*** Provided material ***

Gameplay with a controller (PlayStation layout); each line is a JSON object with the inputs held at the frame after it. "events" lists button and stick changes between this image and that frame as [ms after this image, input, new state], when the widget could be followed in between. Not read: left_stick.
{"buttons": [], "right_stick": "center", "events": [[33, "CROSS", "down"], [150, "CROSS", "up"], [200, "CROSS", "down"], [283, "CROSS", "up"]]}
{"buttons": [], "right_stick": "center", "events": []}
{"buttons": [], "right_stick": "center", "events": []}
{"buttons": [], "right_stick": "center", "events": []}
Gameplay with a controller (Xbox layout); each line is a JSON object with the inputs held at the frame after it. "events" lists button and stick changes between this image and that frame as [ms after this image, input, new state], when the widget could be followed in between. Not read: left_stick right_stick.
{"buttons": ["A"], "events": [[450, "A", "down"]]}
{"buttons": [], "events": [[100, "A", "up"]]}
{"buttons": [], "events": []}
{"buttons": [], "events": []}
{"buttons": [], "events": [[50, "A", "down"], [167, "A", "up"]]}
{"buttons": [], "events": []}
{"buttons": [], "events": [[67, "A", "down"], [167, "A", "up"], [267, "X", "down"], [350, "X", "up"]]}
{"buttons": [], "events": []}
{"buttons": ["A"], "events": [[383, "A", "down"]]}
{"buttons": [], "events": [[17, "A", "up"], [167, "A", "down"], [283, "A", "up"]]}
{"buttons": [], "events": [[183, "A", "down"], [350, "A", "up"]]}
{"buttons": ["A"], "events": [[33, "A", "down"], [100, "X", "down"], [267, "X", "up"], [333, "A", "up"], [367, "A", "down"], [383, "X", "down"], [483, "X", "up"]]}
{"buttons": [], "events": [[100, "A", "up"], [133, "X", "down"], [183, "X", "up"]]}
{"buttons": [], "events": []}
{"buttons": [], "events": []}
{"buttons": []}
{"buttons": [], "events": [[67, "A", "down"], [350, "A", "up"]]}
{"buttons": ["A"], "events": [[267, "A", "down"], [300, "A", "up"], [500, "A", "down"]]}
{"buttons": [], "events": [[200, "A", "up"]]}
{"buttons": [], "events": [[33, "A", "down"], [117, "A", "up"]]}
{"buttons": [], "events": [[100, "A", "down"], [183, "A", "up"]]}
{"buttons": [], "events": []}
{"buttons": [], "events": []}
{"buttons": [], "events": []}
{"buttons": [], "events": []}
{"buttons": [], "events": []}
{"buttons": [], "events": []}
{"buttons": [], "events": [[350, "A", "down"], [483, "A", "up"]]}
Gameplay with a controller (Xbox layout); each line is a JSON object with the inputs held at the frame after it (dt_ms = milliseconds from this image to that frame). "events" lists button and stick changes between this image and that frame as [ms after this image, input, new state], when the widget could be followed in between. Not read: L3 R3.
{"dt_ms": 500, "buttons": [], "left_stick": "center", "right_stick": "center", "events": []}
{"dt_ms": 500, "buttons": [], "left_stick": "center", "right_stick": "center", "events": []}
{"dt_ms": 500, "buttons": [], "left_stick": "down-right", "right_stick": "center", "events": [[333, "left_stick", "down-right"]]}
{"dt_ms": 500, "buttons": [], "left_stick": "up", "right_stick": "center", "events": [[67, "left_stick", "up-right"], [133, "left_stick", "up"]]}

***

**What to do:** Retype the listing. Match it exactly.

**Written solution:**
Gameplay with a controller (PlayStation layout); each line is a JSON object with the inputs held at the frame after it. "events" lists button and stick changes between this image and that frame as [ms after this image, input, new state], when the widget could be followed in between. Not read: left_stick.
{"buttons": [], "right_stick": "center", "events": [[33, "CROSS", "down"], [150, "CROSS", "up"], [200, "CROSS", "down"], [283, "CROSS", "up"]]}
{"buttons": [], "right_stick": "center", "events": []}
{"buttons": [], "right_stick": "center", "events": []}
{"buttons": [], "right_stick": "center", "events": []}
Gameplay with a controller (Xbox layout); each line is a JSON object with the inputs held at the frame after it. "events" lists button and stick changes between this image and that frame as [ms after this image, input, new state], when the widget could be followed in between. Not read: left_stick right_stick.
{"buttons": ["A"], "events": [[450, "A", "down"]]}
{"buttons": [], "events": [[100, "A", "up"]]}
{"buttons": [], "events": []}
{"buttons": [], "events": []}
{"buttons": [], "events": [[50, "A", "down"], [167, "A", "up"]]}
{"buttons": [], "events": []}
{"buttons": [], "events": [[67, "A", "down"], [167, "A", "up"], [267, "X", "down"], [350, "X", "up"]]}
{"buttons": [], "events": []}
{"buttons": ["A"], "events": [[383, "A", "down"]]}
{"buttons": [], "events": [[17, "A", "up"], [167, "A", "down"], [283, "A", "up"]]}
{"buttons": [], "events": [[183, "A", "down"], [350, "A", "up"]]}
{"buttons": ["A"], "events": [[33, "A", "down"], [100, "X", "down"], [267, "X", "up"], [333, "A", "up"], [367, "A", "down"], [383, "X", "down"], [483, "X", "up"]]}
{"buttons": [], "events": [[100, "A", "up"], [133, "X", "down"], [183, "X", "up"]]}
{"buttons": [], "events": []}
{"buttons": [], "events": []}
{"buttons": []}
{"buttons": [], "events": [[67, "A", "down"], [350, "A", "up"]]}
{"buttons": ["A"], "events": [[267, "A", "down"], [300, "A", "up"], [500, "A", "down"]]}
{"buttons": [], "events": [[200, "A", "up"]]}
{"buttons": [], "events": [[33, "A", "down"], [117, "A", "up"]]}
{"buttons": [], "events": [[100, "A", "down"], [183, "A", "up"]]}
{"buttons": [], "events": []}
{"buttons": [], "events": []}
{"buttons": [], "events": []}
{"buttons": [], "events": []}
{"buttons": [], "events": []}
{"buttons": [], "events": []}
{"buttons": [], "events": [[350, "A", "down"], [483, "A", "up"]]}
Gameplay with a controller (Xbox layout); each line is a JSON object with the inputs held at the frame after it (dt_ms = milliseconds from this image to that frame). "events" lists button and stick changes between this image and that frame as [ms after this image, input, new state], when the widget could be followed in between. Not read: L3 R3.
{"dt_ms": 500, "buttons": [], "left_stick": "center", "right_stick": "center", "events": []}
{"dt_ms": 500, "buttons": [], "left_stick": "center", "right_stick": "center", "events": []}
{"dt_ms": 500, "buttons": [], "left_stick": "down-right", "right_stick": "center", "events": [[333, "left_stick", "down-right"]]}
{"dt_ms": 500, "buttons": [], "left_stick": "up", "right_stick": "center", "events": [[67, "left_stick", "up-right"], [133, "left_stick", "up"]]}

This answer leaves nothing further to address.